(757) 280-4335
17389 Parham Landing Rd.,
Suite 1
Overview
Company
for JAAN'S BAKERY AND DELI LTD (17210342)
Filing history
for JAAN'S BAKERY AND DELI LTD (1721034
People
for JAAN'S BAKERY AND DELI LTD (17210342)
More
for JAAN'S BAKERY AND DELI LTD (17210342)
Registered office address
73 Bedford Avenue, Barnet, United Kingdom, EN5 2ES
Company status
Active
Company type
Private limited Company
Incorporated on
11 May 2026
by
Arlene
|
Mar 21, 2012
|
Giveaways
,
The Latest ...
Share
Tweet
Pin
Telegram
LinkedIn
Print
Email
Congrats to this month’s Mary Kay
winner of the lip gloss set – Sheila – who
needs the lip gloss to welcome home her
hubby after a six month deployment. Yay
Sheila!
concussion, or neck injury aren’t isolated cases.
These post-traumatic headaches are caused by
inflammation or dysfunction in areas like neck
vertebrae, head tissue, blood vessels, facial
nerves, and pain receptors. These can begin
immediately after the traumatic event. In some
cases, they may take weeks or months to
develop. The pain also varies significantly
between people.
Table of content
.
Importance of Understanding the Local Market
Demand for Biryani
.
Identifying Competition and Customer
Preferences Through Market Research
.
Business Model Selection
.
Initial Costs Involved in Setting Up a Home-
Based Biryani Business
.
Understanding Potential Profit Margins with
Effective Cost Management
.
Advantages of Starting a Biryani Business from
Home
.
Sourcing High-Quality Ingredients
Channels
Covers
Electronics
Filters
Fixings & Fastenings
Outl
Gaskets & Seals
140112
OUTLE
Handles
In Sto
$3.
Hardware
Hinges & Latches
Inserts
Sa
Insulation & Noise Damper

======

> **Activity**:
List each line in the records that contains the word "Sheila".

> **Response box**:
winner of the lip gloss set – Sheila – who
Sheila!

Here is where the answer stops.